Before we left the village the Healer treated several others for ailments. Like Fray Antonio, who "doctored" the poor of Veracruz, the Healer was also a man of practical medicine, although the fray would not have recognized his methods.
A woman brought a small child to be examined for a stomach problem. The Healer held the child over a trough of water, studying the reflection. He twittered a bit and then prescribed pulverized avocado seed and crushed plantain in raw, unfermented maguey juice.
He examined a man suffering from a bad cough with his smoke mirror. The man, emaciated and in obvious discomfort, described pains in his chest, abdomen, and back. The Healer prescribed pulque and honey.

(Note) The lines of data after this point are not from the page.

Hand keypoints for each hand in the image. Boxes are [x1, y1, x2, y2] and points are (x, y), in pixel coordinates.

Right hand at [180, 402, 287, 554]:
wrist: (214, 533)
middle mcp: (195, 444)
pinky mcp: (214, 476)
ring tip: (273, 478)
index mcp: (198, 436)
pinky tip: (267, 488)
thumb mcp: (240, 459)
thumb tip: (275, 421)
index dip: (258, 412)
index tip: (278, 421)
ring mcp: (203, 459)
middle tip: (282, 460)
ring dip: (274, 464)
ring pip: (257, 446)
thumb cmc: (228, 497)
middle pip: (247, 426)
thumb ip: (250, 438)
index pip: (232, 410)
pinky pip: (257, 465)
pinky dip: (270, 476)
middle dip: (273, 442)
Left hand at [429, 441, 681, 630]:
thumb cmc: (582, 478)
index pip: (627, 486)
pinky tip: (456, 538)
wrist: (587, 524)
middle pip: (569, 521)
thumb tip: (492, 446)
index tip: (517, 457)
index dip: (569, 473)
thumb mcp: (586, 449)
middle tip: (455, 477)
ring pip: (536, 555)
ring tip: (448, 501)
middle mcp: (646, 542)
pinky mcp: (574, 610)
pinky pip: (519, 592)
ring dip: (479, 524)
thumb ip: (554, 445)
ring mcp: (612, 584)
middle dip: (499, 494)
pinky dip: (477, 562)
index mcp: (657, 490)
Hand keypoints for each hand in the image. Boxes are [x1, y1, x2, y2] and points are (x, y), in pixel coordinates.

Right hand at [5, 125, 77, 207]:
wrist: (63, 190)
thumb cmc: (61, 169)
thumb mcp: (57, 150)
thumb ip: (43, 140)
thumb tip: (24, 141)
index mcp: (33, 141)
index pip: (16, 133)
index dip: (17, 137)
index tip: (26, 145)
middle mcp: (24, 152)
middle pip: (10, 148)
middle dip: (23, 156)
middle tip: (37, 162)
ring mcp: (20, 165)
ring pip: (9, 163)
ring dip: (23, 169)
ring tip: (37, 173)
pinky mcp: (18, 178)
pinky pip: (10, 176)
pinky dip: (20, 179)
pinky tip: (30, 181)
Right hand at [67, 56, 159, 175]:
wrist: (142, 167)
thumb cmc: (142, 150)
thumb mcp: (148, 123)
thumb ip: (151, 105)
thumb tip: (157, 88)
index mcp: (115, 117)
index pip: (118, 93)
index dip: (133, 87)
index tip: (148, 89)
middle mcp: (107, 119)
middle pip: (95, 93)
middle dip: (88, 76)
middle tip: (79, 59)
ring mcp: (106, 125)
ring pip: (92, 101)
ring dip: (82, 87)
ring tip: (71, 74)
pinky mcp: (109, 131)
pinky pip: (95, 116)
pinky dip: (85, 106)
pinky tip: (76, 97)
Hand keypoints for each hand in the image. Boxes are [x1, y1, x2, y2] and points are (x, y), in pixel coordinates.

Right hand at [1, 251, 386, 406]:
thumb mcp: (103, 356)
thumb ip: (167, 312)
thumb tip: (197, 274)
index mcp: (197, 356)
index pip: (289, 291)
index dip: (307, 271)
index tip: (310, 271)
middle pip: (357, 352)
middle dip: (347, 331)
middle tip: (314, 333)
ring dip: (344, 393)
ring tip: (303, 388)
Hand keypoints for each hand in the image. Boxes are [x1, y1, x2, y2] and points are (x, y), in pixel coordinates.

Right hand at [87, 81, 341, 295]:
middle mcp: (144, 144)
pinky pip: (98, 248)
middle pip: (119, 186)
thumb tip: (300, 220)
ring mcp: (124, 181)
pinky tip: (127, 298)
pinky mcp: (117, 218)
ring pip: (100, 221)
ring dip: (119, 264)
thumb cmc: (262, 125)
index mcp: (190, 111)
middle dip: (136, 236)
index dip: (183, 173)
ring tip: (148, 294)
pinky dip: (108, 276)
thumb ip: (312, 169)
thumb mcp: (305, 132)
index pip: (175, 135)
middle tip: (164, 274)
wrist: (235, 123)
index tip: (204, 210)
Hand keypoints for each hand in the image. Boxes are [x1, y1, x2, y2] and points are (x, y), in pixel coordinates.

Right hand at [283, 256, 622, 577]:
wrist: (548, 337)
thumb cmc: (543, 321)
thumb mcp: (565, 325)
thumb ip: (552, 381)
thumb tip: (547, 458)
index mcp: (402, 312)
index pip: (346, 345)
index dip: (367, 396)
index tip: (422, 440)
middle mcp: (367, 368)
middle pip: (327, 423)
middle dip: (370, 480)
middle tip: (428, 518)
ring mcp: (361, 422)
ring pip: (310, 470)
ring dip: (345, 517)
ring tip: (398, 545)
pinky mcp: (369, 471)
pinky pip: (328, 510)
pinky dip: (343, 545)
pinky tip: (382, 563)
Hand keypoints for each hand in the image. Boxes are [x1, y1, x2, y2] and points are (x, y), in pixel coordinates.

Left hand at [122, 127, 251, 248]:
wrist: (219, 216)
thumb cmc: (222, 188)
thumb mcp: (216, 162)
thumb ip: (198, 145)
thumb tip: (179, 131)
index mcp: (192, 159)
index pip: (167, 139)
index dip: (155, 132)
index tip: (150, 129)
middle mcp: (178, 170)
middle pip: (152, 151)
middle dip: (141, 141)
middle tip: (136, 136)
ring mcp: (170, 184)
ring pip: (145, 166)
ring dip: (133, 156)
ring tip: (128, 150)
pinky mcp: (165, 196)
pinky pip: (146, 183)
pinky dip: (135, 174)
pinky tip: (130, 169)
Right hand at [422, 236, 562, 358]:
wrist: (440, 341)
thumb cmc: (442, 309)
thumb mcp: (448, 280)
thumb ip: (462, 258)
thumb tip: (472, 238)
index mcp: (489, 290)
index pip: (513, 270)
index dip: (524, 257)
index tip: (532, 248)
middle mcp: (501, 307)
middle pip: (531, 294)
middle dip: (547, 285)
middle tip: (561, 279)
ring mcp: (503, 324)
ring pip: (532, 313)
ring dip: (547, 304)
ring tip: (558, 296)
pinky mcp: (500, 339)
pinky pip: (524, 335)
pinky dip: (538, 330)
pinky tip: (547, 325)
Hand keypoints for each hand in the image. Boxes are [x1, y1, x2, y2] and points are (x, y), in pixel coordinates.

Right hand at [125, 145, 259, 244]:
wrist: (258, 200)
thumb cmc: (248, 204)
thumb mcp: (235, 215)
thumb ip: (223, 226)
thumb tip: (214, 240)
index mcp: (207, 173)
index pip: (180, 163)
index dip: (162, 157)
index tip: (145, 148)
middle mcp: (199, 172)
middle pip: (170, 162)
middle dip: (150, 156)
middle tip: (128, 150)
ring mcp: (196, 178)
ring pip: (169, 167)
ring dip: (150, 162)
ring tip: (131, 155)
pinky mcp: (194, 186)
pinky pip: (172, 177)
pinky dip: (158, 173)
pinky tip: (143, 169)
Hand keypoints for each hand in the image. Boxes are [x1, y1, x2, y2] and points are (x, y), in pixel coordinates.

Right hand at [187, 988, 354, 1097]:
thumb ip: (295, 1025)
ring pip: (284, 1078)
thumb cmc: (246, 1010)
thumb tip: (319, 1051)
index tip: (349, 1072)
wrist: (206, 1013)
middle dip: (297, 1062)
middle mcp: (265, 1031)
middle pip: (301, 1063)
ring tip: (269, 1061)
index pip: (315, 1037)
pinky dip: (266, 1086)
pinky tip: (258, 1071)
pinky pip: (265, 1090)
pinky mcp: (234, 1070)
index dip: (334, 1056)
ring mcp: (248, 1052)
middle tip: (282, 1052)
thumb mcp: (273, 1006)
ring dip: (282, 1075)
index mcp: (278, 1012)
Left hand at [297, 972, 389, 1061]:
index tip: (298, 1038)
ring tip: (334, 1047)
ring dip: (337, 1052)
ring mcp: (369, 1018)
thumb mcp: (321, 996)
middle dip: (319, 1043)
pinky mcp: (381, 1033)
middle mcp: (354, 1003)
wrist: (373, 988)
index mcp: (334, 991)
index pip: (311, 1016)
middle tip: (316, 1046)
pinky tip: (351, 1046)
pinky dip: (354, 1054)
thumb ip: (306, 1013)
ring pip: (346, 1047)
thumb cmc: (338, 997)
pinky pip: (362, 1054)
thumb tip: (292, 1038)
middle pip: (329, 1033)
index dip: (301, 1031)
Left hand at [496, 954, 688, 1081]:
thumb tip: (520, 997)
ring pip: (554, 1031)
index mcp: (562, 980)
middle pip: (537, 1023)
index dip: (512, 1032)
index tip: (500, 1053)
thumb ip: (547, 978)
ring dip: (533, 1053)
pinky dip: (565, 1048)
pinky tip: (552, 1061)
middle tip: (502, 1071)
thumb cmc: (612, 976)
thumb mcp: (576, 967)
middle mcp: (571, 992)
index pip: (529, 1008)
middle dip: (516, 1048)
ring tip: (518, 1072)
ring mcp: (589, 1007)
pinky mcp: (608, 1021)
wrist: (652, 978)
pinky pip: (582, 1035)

I was surprised that he had not drawn snakes from either person. "You told me that all illness is caused by the invasion of the body by evil spirits and they take the form of snakes that wiggle around the body. Why didn't you draw the evil snakes from the child and the man today?"
"Not all sickness can be sucked out. The woman whose dead husband has been forcing her to have sex at night believes his ghost is attacking her. When she sees the snake come out, she realizes that the ghost is gone. The man suffers from los aires, bad spirits in the air, which have entered his body. The snakes are too small and too many to suck out. They are everywhere in his body. He will die soon."